Thursday, June 16, 2005
Semiconductor Manufacturing: Is the Industry Maturing?
Semiconductor Manufacturing: Is the Industry Maturing? A few years ago, during one of SEMI's Industry Strategy Symposiums, I participated on a forecasting panel. The subject of "semiconductor industry maturity" was discussed. The topic hit hot buttons with a number of the panelists. A couple of the panelists stated that there was no way the chip business was entering a mature state because we had barely scratched the surface of innovation. It's hard to argue with that view, innovation is not dead. That said, even mature industries innovate. The Automobile industry creates and manufactures innovative features all the time. Is Automobile manufacturing mature? Most would say yes. In my view the answer to the question of whether or not the chip industry is mature should not center on innovation. It should center on the profitability of the industry as a whole - which, based on the chart below, is not as good as it has been in the past:
The chart says: Profits made manufacturing "Dwidgetal Devices" are dwindling (sorry, couldn't resist). While others will argue against it, I believe the industry is and has been, maturing.
If you scroll down to the other posts on this page you'll see that I've written about the growing push by chip equipment suppliers to grow the "services" portion of their business. I've also talked about equipment life cycle management and the older capital equipment used in fabs around the world.
What does all this say about the chip industry? Does the increasing OEM focus on services suggest that the industry is maturing? I think it does.
There's a nice whitepaper over at the Diamond Cluster website on this subject. The paper talks about maturing industries and how companies must shift strategies to gain a share of "Wallet" or, as we like to call it around here, the "Monthly Check."
Here's a great chart from the paper - one that should be hanging on the walls of semiconductor equipment companies:
Source: Diamond Cluster
A case study in the paper highlights the way the Otis Corporation developed their services business. It's relevant because Otis had a large customer base but had lost control of relationship. Independent service providers, a number of which were ex-Otis employees, had grabbed a large portion of the services market (where the entire margin resides).
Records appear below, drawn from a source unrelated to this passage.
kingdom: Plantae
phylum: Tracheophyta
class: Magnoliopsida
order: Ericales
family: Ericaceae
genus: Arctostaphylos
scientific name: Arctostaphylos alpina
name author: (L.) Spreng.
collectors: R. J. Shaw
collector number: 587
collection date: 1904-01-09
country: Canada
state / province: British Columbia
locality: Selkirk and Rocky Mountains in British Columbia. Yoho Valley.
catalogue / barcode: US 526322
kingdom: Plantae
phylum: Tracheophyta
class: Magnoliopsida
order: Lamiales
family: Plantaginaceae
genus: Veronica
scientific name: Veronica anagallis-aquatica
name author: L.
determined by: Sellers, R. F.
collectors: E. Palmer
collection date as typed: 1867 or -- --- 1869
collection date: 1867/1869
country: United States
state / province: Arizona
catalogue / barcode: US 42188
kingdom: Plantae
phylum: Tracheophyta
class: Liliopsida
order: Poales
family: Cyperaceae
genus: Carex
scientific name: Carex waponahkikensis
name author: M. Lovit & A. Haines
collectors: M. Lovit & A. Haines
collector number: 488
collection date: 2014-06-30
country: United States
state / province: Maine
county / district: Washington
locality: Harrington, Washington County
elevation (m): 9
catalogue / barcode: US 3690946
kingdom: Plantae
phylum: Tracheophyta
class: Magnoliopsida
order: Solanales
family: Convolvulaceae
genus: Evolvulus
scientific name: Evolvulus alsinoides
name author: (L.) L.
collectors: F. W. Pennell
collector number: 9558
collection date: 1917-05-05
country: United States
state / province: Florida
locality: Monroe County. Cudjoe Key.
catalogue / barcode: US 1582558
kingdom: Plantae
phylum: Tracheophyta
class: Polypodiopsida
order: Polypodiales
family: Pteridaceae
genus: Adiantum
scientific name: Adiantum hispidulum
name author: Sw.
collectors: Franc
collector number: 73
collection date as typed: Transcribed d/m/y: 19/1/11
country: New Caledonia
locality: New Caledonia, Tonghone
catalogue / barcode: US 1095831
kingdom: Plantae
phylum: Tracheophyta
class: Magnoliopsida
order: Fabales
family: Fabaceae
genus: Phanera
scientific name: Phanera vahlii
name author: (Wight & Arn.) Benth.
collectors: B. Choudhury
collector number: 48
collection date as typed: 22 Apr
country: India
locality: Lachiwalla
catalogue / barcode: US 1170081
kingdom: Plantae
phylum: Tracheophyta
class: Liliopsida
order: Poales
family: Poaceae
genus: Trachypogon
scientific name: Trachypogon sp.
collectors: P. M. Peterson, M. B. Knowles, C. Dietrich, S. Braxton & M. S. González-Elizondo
Recognizing that they were losing control of the service business Otis embarked on a program to capture the customer need without disrupting the existing channel. From there they used the knowledge they gathered to understand what exactly was in the field - which opened up new sales opportunities.
Does this scenario sound familiar? There's definitely a bell ringing.
Frankly, I don't see many in the equipment business approaching the services market like this and they are facing the same scenario. In fact, I don't know if there is a good estimate of the amount of equipment that is installed in the field. (If you know who has one let me know - I am all ears!)
Maybe there are a few that see the light but if they are they are not making their presence very visible (press releases do not count!). I find it ironic that semiconductor equipment service companies, particularly those providing spare parts, refurbishments and inventories of older equipment, can be found advertising via Google. I recently added some AdSense links to the Resource links and the Tutorial at this site. It's notable that very few OEMs appear via these links.
In a maturing industry you can only beat your supply base to death so many times. At some point you have to acknowledge that conditions have changed. As for services in the semiconductor equipment business, it is clear to me that there is a market out there. Seeing potential in the services market (wallet/monthly check) is one thing, grabbing a portion of it without creating total chaos is another. Right now I think the strategies that many are pursuing leave a lot to be desired.
Don't expect too much.....
I'll write more about this in the days ahead.